> TASK STATEMENT: Images excluded, reproduce each line of the records exactly as it stands.
**********
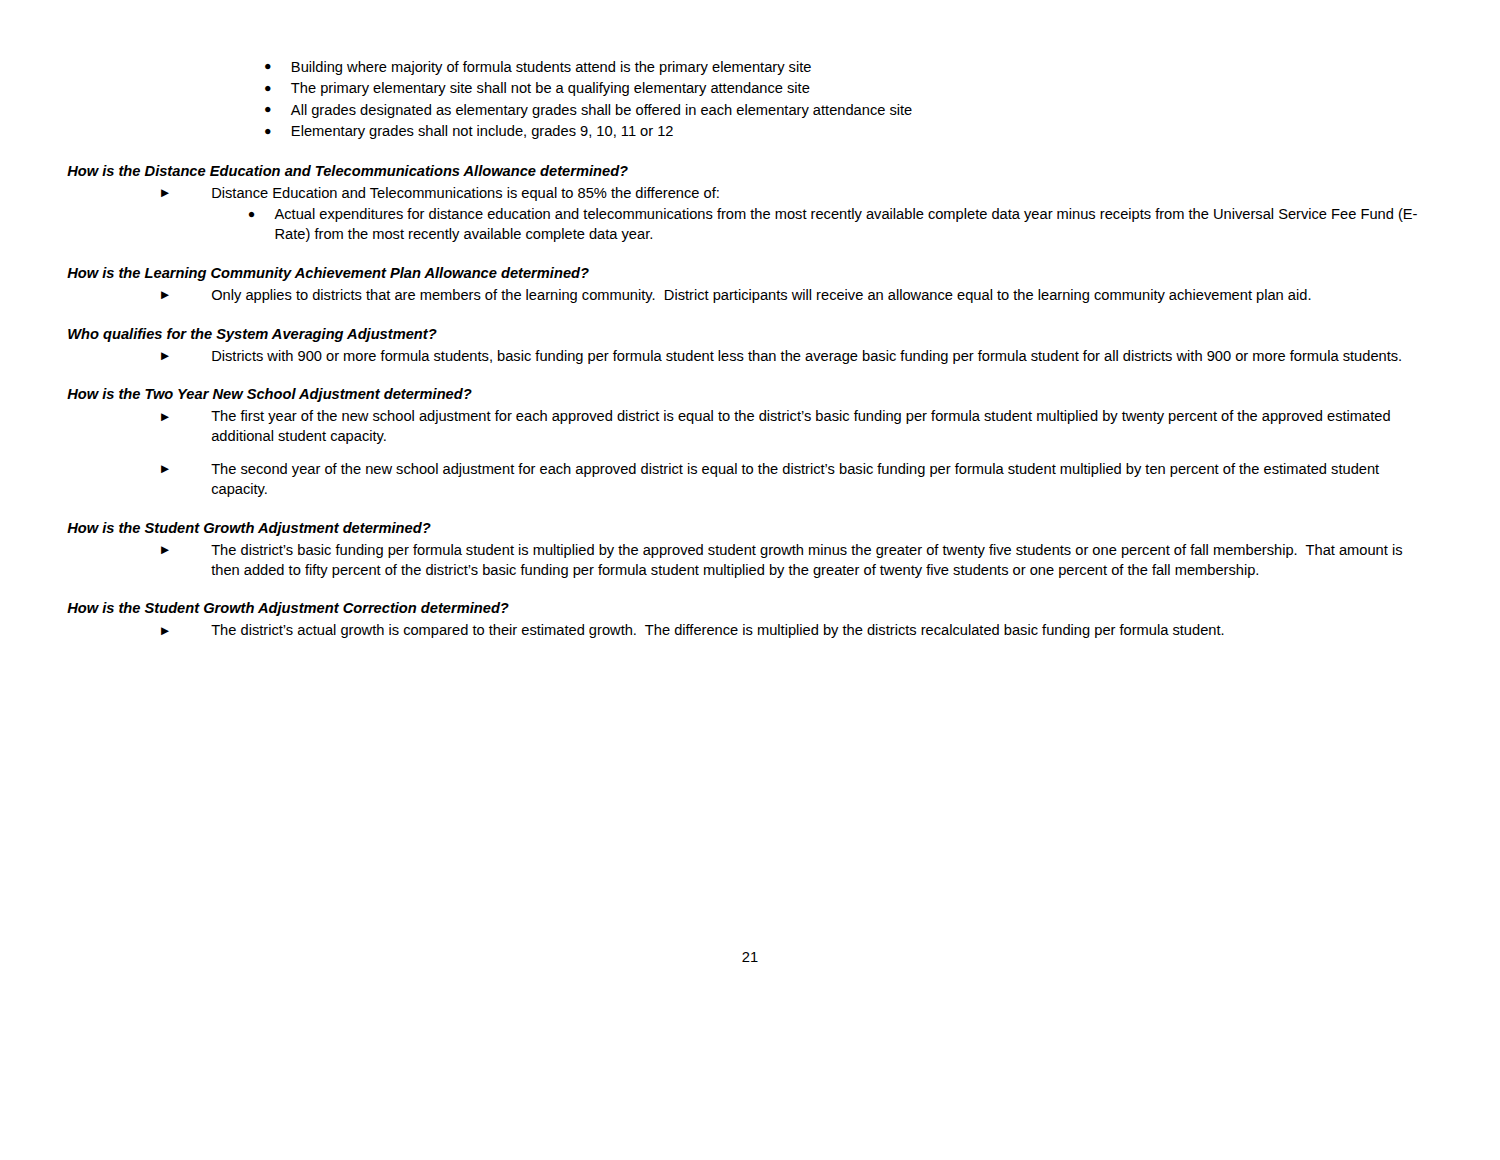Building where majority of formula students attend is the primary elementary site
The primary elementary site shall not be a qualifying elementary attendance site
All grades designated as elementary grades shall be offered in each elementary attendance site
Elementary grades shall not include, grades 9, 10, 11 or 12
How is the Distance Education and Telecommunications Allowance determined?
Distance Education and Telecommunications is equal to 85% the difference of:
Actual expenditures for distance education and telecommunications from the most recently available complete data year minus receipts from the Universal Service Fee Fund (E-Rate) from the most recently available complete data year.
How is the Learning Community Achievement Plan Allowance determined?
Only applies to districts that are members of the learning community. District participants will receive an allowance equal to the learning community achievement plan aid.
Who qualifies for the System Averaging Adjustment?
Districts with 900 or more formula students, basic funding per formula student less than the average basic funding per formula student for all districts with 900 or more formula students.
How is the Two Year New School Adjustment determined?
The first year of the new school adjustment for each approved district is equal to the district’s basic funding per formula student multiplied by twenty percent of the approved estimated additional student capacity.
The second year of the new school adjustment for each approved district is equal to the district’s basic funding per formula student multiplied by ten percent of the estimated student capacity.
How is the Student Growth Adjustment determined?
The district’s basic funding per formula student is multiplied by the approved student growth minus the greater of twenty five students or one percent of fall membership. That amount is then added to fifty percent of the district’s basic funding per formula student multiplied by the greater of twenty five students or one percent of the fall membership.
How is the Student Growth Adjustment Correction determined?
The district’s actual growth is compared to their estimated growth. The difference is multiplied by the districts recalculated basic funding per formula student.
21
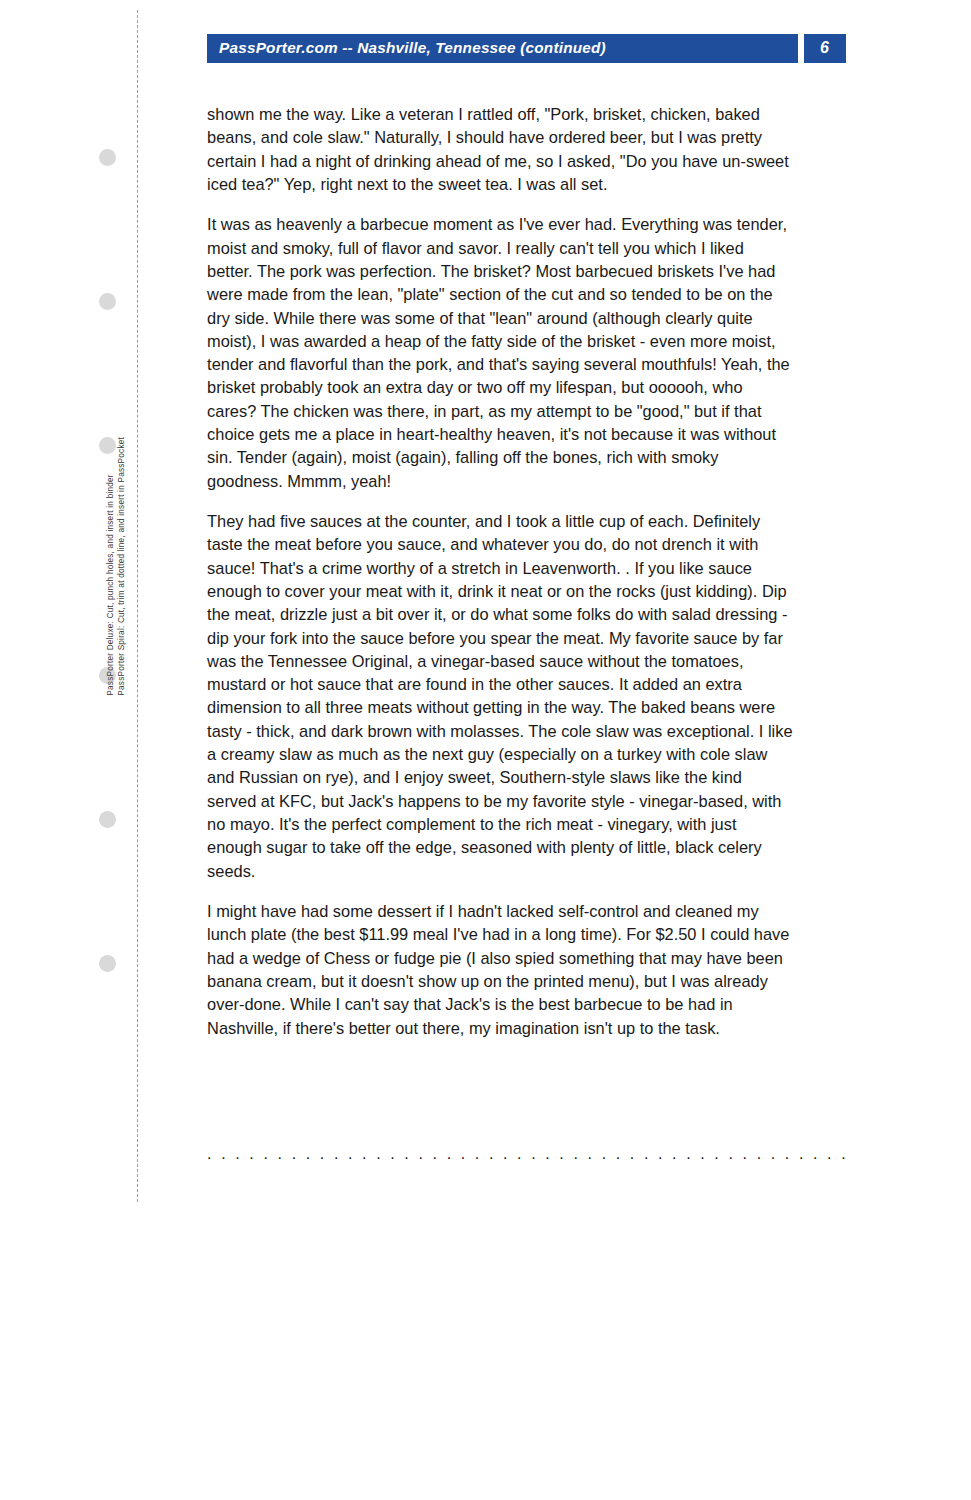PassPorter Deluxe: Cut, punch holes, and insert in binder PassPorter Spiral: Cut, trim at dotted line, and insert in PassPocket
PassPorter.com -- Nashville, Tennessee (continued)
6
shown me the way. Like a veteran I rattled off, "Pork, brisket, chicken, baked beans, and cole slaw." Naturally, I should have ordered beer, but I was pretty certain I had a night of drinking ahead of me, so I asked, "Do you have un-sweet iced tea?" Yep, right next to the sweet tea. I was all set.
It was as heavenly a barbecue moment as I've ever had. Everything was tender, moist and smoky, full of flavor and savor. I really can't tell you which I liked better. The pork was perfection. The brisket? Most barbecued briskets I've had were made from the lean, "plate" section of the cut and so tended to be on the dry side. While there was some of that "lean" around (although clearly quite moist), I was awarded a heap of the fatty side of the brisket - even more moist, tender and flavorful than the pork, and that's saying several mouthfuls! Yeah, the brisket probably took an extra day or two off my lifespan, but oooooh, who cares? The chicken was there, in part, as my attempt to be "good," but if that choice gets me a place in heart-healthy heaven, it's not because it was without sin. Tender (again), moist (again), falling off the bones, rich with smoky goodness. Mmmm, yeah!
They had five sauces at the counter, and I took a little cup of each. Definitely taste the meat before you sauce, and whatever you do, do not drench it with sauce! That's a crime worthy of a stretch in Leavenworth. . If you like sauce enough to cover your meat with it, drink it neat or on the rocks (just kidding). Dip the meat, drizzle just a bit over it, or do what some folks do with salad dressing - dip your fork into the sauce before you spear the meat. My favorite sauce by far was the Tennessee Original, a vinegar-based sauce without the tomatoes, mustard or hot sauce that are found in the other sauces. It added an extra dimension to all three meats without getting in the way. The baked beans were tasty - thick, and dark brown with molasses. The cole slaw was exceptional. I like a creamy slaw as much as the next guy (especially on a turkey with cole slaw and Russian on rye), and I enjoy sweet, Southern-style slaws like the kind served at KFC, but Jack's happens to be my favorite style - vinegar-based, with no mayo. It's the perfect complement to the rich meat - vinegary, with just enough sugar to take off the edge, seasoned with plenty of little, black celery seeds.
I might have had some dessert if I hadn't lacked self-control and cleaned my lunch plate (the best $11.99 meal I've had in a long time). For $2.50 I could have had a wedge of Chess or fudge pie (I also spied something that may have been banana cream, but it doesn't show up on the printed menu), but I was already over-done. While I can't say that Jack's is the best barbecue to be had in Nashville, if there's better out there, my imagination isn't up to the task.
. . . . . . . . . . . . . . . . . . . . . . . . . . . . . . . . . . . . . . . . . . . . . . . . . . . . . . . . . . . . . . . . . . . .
**********
> SOLUTION TO THE EXERCISE:
Building where majority of formula students attend is the primary elementary site
The primary elementary site shall not be a qualifying elementary attendance site
All grades designated as elementary grades shall be offered in each elementary attendance site
Elementary grades shall not include, grades 9, 10, 11 or 12
How is the Distance Education and Telecommunications Allowance determined?
Distance Education and Telecommunications is equal to 85% the difference of:
Actual expenditures for distance education and telecommunications from the most recently available complete data year minus receipts from the Universal Service Fee Fund (E-Rate) from the most recently available complete data year.
How is the Learning Community Achievement Plan Allowance determined?
Only applies to districts that are members of the learning community. District participants will receive an allowance equal to the learning community achievement plan aid.
Who qualifies for the System Averaging Adjustment?
Districts with 900 or more formula students, basic funding per formula student less than the average basic funding per formula student for all districts with 900 or more formula students.
How is the Two Year New School Adjustment determined?
The first year of the new school adjustment for each approved district is equal to the district’s basic funding per formula student multiplied by twenty percent of the approved estimated additional student capacity.
The second year of the new school adjustment for each approved district is equal to the district’s basic funding per formula student multiplied by ten percent of the estimated student capacity.
How is the Student Growth Adjustment determined?
The district’s basic funding per formula student is multiplied by the approved student growth minus the greater of twenty five students or one percent of fall membership. That amount is then added to fifty percent of the district’s basic funding per formula student multiplied by the greater of twenty five students or one percent of the fall membership.
How is the Student Growth Adjustment Correction determined?
The district’s actual growth is compared to their estimated growth. The difference is multiplied by the districts recalculated basic funding per formula student.
21
PassPorter Deluxe: Cut, punch holes, and insert in binder PassPorter Spiral: Cut, trim at dotted line, and insert in PassPocket
PassPorter.com -- Nashville, Tennessee (continued)
6
shown me the way. Like a veteran I rattled off, "Pork, brisket, chicken, baked beans, and cole slaw." Naturally, I should have ordered beer, but I was pretty certain I had a night of drinking ahead of me, so I asked, "Do you have un-sweet iced tea?" Yep, right next to the sweet tea. I was all set.
It was as heavenly a barbecue moment as I've ever had. Everything was tender, moist and smoky, full of flavor and savor. I really can't tell you which I liked better. The pork was perfection. The brisket? Most barbecued briskets I've had were made from the lean, "plate" section of the cut and so tended to be on the dry side. While there was some of that "lean" around (although clearly quite moist), I was awarded a heap of the fatty side of the brisket - even more moist, tender and flavorful than the pork, and that's saying several mouthfuls! Yeah, the brisket probably took an extra day or two off my lifespan, but oooooh, who cares? The chicken was there, in part, as my attempt to be "good," but if that choice gets me a place in heart-healthy heaven, it's not because it was without sin. Tender (again), moist (again), falling off the bones, rich with smoky goodness. Mmmm, yeah!
They had five sauces at the counter, and I took a little cup of each. Definitely taste the meat before you sauce, and whatever you do, do not drench it with sauce! That's a crime worthy of a stretch in Leavenworth. . If you like sauce enough to cover your meat with it, drink it neat or on the rocks (just kidding). Dip the meat, drizzle just a bit over it, or do what some folks do with salad dressing - dip your fork into the sauce before you spear the meat. My favorite sauce by far was the Tennessee Original, a vinegar-based sauce without the tomatoes, mustard or hot sauce that are found in the other sauces. It added an extra dimension to all three meats without getting in the way. The baked beans were tasty - thick, and dark brown with molasses. The cole slaw was exceptional. I like a creamy slaw as much as the next guy (especially on a turkey with cole slaw and Russian on rye), and I enjoy sweet, Southern-style slaws like the kind served at KFC, but Jack's happens to be my favorite style - vinegar-based, with no mayo. It's the perfect complement to the rich meat - vinegary, with just enough sugar to take off the edge, seasoned with plenty of little, black celery seeds.
I might have had some dessert if I hadn't lacked self-control and cleaned my lunch plate (the best $11.99 meal I've had in a long time). For $2.50 I could have had a wedge of Chess or fudge pie (I also spied something that may have been banana cream, but it doesn't show up on the printed menu), but I was already over-done. While I can't say that Jack's is the best barbecue to be had in Nashville, if there's better out there, my imagination isn't up to the task.
. . . . . . . . . . . . . . . . . . . . . . . . . . . . . . . . . . . . . . . . . . . . . . . . . . . . . . . . . . . . . . . . . . . .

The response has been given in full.